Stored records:
***

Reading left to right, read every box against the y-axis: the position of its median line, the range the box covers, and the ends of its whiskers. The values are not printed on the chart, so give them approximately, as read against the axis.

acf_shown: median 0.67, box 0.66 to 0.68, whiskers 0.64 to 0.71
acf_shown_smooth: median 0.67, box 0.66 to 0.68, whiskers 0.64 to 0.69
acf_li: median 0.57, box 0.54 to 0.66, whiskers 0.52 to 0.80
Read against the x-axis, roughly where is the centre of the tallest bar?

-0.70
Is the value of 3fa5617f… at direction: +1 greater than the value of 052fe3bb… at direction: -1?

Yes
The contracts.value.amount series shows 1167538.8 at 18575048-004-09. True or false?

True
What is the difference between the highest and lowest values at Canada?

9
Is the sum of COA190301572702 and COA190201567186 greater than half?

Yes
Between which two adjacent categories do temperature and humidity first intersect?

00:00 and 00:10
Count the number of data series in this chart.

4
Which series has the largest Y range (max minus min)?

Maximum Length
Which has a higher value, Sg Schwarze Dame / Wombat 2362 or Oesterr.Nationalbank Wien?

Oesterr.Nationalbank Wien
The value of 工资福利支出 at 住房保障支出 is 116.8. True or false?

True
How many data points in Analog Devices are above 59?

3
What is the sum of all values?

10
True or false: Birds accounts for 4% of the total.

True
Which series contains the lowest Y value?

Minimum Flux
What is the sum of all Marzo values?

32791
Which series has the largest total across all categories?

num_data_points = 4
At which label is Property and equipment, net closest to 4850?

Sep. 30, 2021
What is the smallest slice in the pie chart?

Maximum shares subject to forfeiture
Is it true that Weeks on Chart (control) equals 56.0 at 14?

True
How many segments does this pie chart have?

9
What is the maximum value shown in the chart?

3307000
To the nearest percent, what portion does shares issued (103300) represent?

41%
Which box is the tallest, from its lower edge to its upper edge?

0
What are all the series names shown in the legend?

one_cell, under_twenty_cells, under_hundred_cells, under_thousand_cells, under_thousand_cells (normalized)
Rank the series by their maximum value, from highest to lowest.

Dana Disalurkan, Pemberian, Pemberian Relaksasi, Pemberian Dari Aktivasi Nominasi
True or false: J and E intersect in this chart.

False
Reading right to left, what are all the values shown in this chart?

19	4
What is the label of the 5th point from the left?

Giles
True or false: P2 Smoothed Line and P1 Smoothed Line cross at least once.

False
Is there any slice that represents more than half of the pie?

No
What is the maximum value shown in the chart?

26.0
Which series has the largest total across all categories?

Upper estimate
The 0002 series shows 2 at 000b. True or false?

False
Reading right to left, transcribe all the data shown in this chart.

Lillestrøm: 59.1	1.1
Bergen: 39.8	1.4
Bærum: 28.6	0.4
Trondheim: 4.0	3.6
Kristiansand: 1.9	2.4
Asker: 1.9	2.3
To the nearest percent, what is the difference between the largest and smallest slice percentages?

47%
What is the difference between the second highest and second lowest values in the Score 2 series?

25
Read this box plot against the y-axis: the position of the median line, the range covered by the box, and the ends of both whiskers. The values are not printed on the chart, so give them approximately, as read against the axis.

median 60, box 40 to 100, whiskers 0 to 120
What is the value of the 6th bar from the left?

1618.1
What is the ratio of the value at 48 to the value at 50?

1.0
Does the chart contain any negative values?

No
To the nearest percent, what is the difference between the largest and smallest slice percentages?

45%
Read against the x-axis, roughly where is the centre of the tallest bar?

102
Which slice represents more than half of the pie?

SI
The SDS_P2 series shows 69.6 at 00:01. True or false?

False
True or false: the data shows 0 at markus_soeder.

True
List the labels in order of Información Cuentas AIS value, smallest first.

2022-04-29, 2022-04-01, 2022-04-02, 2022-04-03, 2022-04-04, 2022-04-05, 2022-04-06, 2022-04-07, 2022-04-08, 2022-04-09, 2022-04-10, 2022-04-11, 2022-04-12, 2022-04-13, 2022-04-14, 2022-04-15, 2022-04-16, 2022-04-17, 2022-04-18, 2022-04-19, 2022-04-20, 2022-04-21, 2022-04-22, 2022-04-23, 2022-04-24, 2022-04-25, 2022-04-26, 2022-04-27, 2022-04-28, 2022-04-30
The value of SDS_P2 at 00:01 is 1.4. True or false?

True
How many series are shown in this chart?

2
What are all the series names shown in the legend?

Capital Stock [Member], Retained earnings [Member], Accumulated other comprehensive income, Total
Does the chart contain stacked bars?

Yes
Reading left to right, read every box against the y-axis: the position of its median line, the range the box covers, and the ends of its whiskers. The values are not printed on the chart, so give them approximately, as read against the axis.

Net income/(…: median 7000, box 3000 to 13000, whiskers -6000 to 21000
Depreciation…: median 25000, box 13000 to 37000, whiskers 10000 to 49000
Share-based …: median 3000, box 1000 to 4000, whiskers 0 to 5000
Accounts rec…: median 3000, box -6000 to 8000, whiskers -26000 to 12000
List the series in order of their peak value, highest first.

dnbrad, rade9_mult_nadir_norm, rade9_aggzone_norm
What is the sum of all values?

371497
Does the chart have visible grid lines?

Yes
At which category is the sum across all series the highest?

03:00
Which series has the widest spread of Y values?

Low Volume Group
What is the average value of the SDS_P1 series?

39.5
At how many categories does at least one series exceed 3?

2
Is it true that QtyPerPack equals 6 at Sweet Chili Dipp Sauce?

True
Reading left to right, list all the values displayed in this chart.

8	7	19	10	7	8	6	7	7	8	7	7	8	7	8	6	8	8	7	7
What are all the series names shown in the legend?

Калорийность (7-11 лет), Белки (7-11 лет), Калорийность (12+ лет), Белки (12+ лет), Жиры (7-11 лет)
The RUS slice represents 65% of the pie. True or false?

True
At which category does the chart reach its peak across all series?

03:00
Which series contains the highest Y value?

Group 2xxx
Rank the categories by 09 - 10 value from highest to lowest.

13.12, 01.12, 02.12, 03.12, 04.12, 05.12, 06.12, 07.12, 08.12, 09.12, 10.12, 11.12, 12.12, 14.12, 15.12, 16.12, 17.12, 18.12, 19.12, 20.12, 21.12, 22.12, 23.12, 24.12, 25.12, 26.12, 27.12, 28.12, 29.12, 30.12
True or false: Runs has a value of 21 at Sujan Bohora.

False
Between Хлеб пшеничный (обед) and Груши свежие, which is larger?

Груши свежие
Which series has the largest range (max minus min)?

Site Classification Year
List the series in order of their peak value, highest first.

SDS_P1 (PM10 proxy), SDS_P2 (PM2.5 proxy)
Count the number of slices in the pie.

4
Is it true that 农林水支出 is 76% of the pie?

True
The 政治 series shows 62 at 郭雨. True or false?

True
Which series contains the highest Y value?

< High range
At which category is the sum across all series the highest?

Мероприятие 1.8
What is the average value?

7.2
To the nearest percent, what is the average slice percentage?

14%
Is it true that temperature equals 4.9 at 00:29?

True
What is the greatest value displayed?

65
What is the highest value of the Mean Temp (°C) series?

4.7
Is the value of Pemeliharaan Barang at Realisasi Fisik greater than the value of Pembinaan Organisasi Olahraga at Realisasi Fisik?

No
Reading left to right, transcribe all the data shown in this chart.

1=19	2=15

***

EXERCISE DIRECTIONS: Reproduce every one of the records above word for word, line by line, with nothing changed or left out.

EXERCISE RESULT:
Reading left to right, read every box against the y-axis: the position of its median line, the range the box covers, and the ends of its whiskers. The values are not printed on the chart, so give them approximately, as read against the axis.

acf_shown: median 0.67, box 0.66 to 0.68, whiskers 0.64 to 0.71
acf_shown_smooth: median 0.67, box 0.66 to 0.68, whiskers 0.64 to 0.69
acf_li: median 0.57, box 0.54 to 0.66, whiskers 0.52 to 0.80
Read against the x-axis, roughly where is the centre of the tallest bar?

-0.70
Is the value of 3fa5617f… at direction: +1 greater than the value of 052fe3bb… at direction: -1?

Yes
The contracts.value.amount series shows 1167538.8 at 18575048-004-09. True or false?

True
What is the difference between the highest and lowest values at Canada?

9
Is the sum of COA190301572702 and COA190201567186 greater than half?

Yes
Between which two adjacent categories do temperature and humidity first intersect?

00:00 and 00:10
Count the number of data series in this chart.

4
Which series has the largest Y range (max minus min)?

Maximum Length
Which has a higher value, Sg Schwarze Dame / Wombat 2362 or Oesterr.Nationalbank Wien?

Oesterr.Nationalbank Wien
The value of 工资福利支出 at 住房保障支出 is 116.8. True or false?

True
How many data points in Analog Devices are above 59?

3
What is the sum of all values?

10
True or false: Birds accounts for 4% of the total.

True
Which series contains the lowest Y value?

Minimum Flux
What is the sum of all Marzo values?

32791
Which series has the largest total across all categories?

num_data_points = 4
At which label is Property and equipment, net closest to 4850?

Sep. 30, 2021
What is the smallest slice in the pie chart?

Maximum shares subject to forfeiture
Is it true that Weeks on Chart (control) equals 56.0 at 14?

True
How many segments does this pie chart have?

9
What is the maximum value shown in the chart?

3307000
To the nearest percent, what portion does shares issued (103300) represent?

41%
Which box is the tallest, from its lower edge to its upper edge?

0
What are all the series names shown in the legend?

one_cell, under_twenty_cells, under_hundred_cells, under_thousand_cells, under_thousand_cells (normalized)
Rank the series by their maximum value, from highest to lowest.

Dana Disalurkan, Pemberian, Pemberian Relaksasi, Pemberian Dari Aktivasi Nominasi
True or false: J and E intersect in this chart.

False
Reading right to left, what are all the values shown in this chart?

19	4
What is the label of the 5th point from the left?

Giles
True or false: P2 Smoothed Line and P1 Smoothed Line cross at least once.

False
Is there any slice that represents more than half of the pie?

No
What is the maximum value shown in the chart?

26.0
Which series has the largest total across all categories?

Upper estimate
The 0002 series shows 2 at 000b. True or false?

False
Reading right to left, transcribe all the data shown in this chart.

Lillestrøm: 59.1	1.1
Bergen: 39.8	1.4
Bærum: 28.6	0.4
Trondheim: 4.0	3.6
Kristiansand: 1.9	2.4
Asker: 1.9	2.3
To the nearest percent, what is the difference between the largest and smallest slice percentages?

47%
What is the difference between the second highest and second lowest values in the Score 2 series?

25
Read this box plot against the y-axis: the position of the median line, the range covered by the box, and the ends of both whiskers. The values are not printed on the chart, so give them approximately, as read against the axis.

median 60, box 40 to 100, whiskers 0 to 120
What is the value of the 6th bar from the left?

1618.1
What is the ratio of the value at 48 to the value at 50?

1.0
Does the chart contain any negative values?

No
To the nearest percent, what is the difference between the largest and smallest slice percentages?

45%
Read against the x-axis, roughly where is the centre of the tallest bar?

102
Which slice represents more than half of the pie?

SI
The SDS_P2 series shows 69.6 at 00:01. True or false?

False
True or false: the data shows 0 at markus_soeder.

True
List the labels in order of Información Cuentas AIS value, smallest first.

2022-04-29, 2022-04-01, 2022-04-02, 2022-04-03, 2022-04-04, 2022-04-05, 2022-04-06, 2022-04-07, 2022-04-08, 2022-04-09, 2022-04-10, 2022-04-11, 2022-04-12, 2022-04-13, 2022-04-14, 2022-04-15, 2022-04-16, 2022-04-17, 2022-04-18, 2022-04-19, 2022-04-20, 2022-04-21, 2022-04-22, 2022-04-23, 2022-04-24, 2022-04-25, 2022-04-26, 2022-04-27, 2022-04-28, 2022-04-30
The value of SDS_P2 at 00:01 is 1.4. True or false?

True
How many series are shown in this chart?

2
What are all the series names shown in the legend?

Capital Stock [Member], Retained earnings [Member], Accumulated other comprehensive income, Total
Does the chart contain stacked bars?

Yes
Reading left to right, read every box against the y-axis: the position of its median line, the range the box covers, and the ends of its whiskers. The values are not printed on the chart, so give them approximately, as read against the axis.

Net income/(…: median 7000, box 3000 to 13000, whiskers -6000 to 21000
Depreciation…: median 25000, box 13000 to 37000, whiskers 10000 to 49000
Share-based …: median 3000, box 1000 to 4000, whiskers 0 to 5000
Accounts rec…: median 3000, box -6000 to 8000, whiskers -26000 to 12000
List the series in order of their peak value, highest first.

dnbrad, rade9_mult_nadir_norm, rade9_aggzone_norm
What is the sum of all values?

371497
Does the chart have visible grid lines?

Yes
At which category is the sum across all series the highest?

03:00
Which series has the widest spread of Y values?

Low Volume Group
What is the average value of the SDS_P1 series?

39.5
At how many categories does at least one series exceed 3?

2
Is it true that QtyPerPack equals 6 at Sweet Chili Dipp Sauce?

True
Reading left to right, list all the values displayed in this chart.

8	7	19	10	7	8	6	7	7	8	7	7	8	7	8	6	8	8	7	7
What are all the series names shown in the legend?

Калорийность (7-11 лет), Белки (7-11 лет), Калорийность (12+ лет), Белки (12+ лет), Жиры (7-11 лет)
The RUS slice represents 65% of the pie. True or false?

True
At which category does the chart reach its peak across all series?

03:00
Which series contains the highest Y value?

Group 2xxx
Rank the categories by 09 - 10 value from highest to lowest.

13.12, 01.12, 02.12, 03.12, 04.12, 05.12, 06.12, 07.12, 08.12, 09.12, 10.12, 11.12, 12.12, 14.12, 15.12, 16.12, 17.12, 18.12, 19.12, 20.12, 21.12, 22.12, 23.12, 24.12, 25.12, 26.12, 27.12, 28.12, 29.12, 30.12
True or false: Runs has a value of 21 at Sujan Bohora.

False
Between Хлеб пшеничный (обед) and Груши свежие, which is larger?

Груши свежие
Which series has the largest range (max minus min)?

Site Classification Year
List the series in order of their peak value, highest first.

SDS_P1 (PM10 proxy), SDS_P2 (PM2.5 proxy)
Count the number of slices in the pie.

4
Is it true that 农林水支出 is 76% of the pie?

True
The 政治 series shows 62 at 郭雨. True or false?

True
Which series contains the highest Y value?

< High range
At which category is the sum across all series the highest?

Мероприятие 1.8
What is the average value?

7.2
To the nearest percent, what is the average slice percentage?

14%
Is it true that temperature equals 4.9 at 00:29?

True
What is the greatest value displayed?

65
What is the highest value of the Mean Temp (°C) series?

4.7
Is the value of Pemeliharaan Barang at Realisasi Fisik greater than the value of Pembinaan Organisasi Olahraga at Realisasi Fisik?

No
Reading left to right, transcribe all the data shown in this chart.

1=19	2=15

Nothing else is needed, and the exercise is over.